# S5 4.2 V8; Good or Nightmare?



## Philx4 (Jul 12, 2015)

This brute of a power house, is it a wise buy or a money pit in terms of ownership :?


----------



## Stiff (Jun 15, 2015)

Here's a few reviews to have a look through. Parker's seem to favour it most. It's always going to lose marks with a thirsty lump like that but I reckon it makes up for it eleswhere.

http://www.evo.co.uk/audi/s5/7286/audi-s5-v8-review

http://www.carmagazine.co.uk/car-review ... 07-review/

http://www.autotrader.co.uk/content/car ... ert-review

http://www.autoexpress.co.uk/audi/s5/coupe

http://www.parkers.co.uk/audi/a5/s5/review/


----------



## Philx4 (Jul 12, 2015)

Thanks Stiff for taking the time to reply; can't believe no one else has any experience, or thoughts on what must be an M3 alternative :?

I'll read those links with interest [smiley=book2.gif]


----------



## mab (Sep 2, 2002)

I owned one for 2 years.

The fuel (I averaged high-20s mpg but I have a fuel friendly commute) and road tax costs are known up front, so I'll ignore those.

In my experience, which clearly isn't statistically representative (!), the problems I had related to ancillary items such as keyless entry, door handles in general, window regulators, etc. They were things I was able to fix myself relatively cheaply but it did consume a fair few Sunday afternoons!

Overall, there were no big unexpected bills and the car lost very little in terms of depreciation in my two years' ownership.
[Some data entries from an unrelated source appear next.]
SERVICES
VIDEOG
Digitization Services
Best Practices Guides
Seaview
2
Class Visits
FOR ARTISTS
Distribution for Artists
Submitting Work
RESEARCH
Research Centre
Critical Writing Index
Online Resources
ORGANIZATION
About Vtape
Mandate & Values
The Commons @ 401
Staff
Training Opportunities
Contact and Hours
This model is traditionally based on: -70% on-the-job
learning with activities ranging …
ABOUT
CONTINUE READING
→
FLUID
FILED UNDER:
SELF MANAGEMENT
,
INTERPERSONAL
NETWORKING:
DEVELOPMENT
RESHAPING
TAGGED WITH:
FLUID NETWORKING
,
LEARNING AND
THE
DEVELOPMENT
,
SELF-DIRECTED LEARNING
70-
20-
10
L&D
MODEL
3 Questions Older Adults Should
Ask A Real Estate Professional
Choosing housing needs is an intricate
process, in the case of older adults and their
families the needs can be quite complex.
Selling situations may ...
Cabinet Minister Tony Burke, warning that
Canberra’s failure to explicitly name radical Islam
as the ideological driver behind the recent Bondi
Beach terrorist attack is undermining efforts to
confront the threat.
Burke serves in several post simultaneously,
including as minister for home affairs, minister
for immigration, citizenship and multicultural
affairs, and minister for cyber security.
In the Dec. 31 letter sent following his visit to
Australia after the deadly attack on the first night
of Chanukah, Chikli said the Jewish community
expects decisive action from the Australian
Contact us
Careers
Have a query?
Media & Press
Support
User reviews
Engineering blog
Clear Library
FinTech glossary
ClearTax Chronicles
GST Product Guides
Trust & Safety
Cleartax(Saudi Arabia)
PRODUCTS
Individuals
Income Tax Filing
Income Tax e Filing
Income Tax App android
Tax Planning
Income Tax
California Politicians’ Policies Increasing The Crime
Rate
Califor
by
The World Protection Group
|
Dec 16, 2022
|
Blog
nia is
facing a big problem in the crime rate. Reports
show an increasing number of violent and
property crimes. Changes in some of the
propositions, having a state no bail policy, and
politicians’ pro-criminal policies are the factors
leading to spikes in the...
As you mention in your first post, effortless power and torque... it was a great car. Stock exhaust is a little quiet though.


----------



## DPM (Mar 2, 2006)

Owned one from new for the past 8 years, overall I've been happy with the car and it's by far the longest I've ever owned a car but for me a few things to look out for and consider -

Thirsty on oil
Around 22 miles for journeys around the doors
High tax
Poor and sensitive electrics (keyless sensors on the handles have went numerous time, window regulators went numerous times, fuel flap solenoid)
Weak clutch (changed at around 35k but known as a common thing to go)
Cabin has always had a few rattles
Doors always get frozen stuck if left outside in the winter
Not really that fast


----------



## Philx4 (Jul 12, 2015)

Thanks folks, that's the sort of response I was after; real ownership and proper knowledge. I would not have even considered door handle/electrics :?

Much appreciated.


----------